For those interested we've upgraded to a dedicated server 



> Processor: Intel Q6600 Quad Core
> RAM: 2GB DDR SDRAM
> HD1: SATA Drive (7,200 rpm)
> (+250 GB 7200 RPM SATA hard drive)
> ...


This upgrade does come with drawbacks though, you'll notice that we've lost a few hours postings. 

It's something that I'm unable to help though, the eta on the upgrade was anytime from day 2 to 5 so switching the site off for the duration wasn't an option.

Sadly, anyone that registered on the site between 8pm last night and now will have to do so again.

If you have any questions let me know via pm or the contact form and I'll answer/help to the best of my ability.

Jez


----------



## ClassyRaptor (Apr 7, 2010)

I was wondering where my posts had gone.

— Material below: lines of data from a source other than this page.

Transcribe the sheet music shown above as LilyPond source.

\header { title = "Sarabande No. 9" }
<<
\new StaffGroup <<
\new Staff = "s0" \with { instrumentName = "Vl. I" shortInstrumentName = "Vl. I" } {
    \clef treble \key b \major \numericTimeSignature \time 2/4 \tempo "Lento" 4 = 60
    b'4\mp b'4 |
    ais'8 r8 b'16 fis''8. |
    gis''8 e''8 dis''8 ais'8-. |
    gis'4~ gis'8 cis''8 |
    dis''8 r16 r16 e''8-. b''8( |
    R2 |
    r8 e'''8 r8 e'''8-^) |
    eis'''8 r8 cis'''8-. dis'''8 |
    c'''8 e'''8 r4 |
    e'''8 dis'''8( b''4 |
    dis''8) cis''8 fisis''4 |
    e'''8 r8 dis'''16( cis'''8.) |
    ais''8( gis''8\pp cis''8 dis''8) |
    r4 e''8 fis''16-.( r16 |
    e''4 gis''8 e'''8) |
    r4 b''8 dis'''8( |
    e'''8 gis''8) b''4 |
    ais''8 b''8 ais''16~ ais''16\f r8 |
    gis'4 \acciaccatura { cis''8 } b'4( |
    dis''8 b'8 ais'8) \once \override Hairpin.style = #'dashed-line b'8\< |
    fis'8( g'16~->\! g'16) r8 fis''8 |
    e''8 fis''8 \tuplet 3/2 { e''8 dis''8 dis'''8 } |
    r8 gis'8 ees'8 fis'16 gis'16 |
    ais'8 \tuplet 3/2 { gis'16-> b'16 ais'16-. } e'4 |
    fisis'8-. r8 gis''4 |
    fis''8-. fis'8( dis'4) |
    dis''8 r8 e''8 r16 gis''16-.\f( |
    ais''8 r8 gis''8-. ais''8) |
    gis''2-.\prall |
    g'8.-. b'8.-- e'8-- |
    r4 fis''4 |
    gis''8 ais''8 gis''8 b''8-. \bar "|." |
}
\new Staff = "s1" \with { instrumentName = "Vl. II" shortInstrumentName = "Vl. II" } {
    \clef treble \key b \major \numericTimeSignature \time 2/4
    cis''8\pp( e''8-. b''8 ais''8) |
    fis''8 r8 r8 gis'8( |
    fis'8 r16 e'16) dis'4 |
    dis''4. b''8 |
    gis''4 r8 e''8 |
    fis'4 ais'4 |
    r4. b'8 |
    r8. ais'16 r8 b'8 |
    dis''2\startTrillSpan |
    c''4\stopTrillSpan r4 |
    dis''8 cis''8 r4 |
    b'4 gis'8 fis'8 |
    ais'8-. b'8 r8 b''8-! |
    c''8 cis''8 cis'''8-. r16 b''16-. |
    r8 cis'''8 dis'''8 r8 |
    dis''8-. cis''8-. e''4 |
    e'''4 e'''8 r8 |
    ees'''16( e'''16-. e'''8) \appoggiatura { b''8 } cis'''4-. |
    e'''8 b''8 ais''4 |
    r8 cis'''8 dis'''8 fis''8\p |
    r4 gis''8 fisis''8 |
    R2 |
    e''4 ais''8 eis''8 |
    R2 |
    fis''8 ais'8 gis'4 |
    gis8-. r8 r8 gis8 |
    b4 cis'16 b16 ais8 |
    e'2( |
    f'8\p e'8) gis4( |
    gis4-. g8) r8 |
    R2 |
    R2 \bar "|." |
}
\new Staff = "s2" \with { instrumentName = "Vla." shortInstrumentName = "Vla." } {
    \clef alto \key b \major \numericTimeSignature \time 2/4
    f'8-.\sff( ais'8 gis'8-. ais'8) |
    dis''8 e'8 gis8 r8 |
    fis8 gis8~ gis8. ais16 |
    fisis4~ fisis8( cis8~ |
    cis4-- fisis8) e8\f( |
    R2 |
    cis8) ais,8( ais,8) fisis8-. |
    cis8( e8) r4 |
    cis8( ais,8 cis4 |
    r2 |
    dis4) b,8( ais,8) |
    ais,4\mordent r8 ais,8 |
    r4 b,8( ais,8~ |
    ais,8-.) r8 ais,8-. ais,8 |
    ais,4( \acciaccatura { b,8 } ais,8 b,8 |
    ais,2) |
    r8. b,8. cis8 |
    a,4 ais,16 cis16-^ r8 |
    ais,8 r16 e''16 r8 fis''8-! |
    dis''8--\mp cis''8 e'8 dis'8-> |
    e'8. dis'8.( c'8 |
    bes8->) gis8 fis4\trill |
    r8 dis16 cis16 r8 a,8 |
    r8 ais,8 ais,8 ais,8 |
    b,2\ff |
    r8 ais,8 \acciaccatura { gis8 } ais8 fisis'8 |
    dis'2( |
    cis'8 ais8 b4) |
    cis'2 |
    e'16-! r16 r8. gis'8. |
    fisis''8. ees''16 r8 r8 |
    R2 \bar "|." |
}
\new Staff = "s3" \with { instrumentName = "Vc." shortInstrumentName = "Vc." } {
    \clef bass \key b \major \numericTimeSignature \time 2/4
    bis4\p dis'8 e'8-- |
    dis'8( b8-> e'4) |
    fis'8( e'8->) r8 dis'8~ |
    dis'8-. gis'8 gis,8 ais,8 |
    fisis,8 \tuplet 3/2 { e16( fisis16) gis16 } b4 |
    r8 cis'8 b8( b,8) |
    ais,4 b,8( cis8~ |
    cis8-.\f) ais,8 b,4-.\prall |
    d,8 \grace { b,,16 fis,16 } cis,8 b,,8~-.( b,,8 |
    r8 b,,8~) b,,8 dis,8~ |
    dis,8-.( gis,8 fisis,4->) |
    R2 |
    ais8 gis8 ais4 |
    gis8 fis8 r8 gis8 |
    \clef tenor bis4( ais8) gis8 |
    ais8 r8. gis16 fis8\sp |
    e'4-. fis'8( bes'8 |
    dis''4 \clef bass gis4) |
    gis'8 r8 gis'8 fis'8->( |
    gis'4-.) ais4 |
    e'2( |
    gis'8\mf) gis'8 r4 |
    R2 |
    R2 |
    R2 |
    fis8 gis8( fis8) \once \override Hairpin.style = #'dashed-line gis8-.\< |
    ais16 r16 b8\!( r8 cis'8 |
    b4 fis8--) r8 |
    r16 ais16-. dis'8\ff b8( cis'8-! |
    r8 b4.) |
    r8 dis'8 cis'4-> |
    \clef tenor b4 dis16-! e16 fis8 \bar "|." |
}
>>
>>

Now I know thank you Jez.


----------



## Jdwoogie (Jan 13, 2010)

does this mean that the site won't be so slow now?

woog out!


----------



## maddermax (May 12, 2008)

Might be an idea just to send a general PM to everyone, just to let them know some posts have been lost, otherwise they might be left wondering what happened. Other than that, it seems to have gone pretty smoothly, well done :good:


----------



## KingOfCheese (Jan 4, 2010)

I noticed that the new dedicated server is with Hostgator.
What are their dedicated servers like?
Was the previous hosting account through Hostgator?
I have heard mixed opinions about them.

Also, what are the plans for your other website "war gaming news"?

P.S. You might want to consider some privacy protection regarding whois.


----------



## Jdwoogie (Jan 13, 2010)

and to those who use the arcade... some high scores were lost as well!!!!

woog out!


----------



## Baron Spikey (Mar 26, 2008)

Meh I'm a gabby fellow, anything I wrote that's lost can just be rambled about again. Plus the Heresy downtime gave me a chance to go over to the BoLS Lounge to annoy people over there


----------



## Jezlad (Oct 14, 2006)

KingOfCheese said:


> I noticed that the new dedicated server is with Hostgator.
> What are their dedicated servers like?
> Was the previous hosting account through Hostgator?
> I have heard mixed opinions about them.
> ...


The new server is with the same host Liquidweb. The domain is with Hostgator.

You're looking at old information, plus the whois doesn't display private details.


----------



## Marneus Calgar (Dec 5, 2007)

I did not cope very well in the downtime


----------



## Styro-J (Jan 20, 2009)

It all makes sense now! I thought my Army List thread got pulled! 

My mind is officially at ease.


----------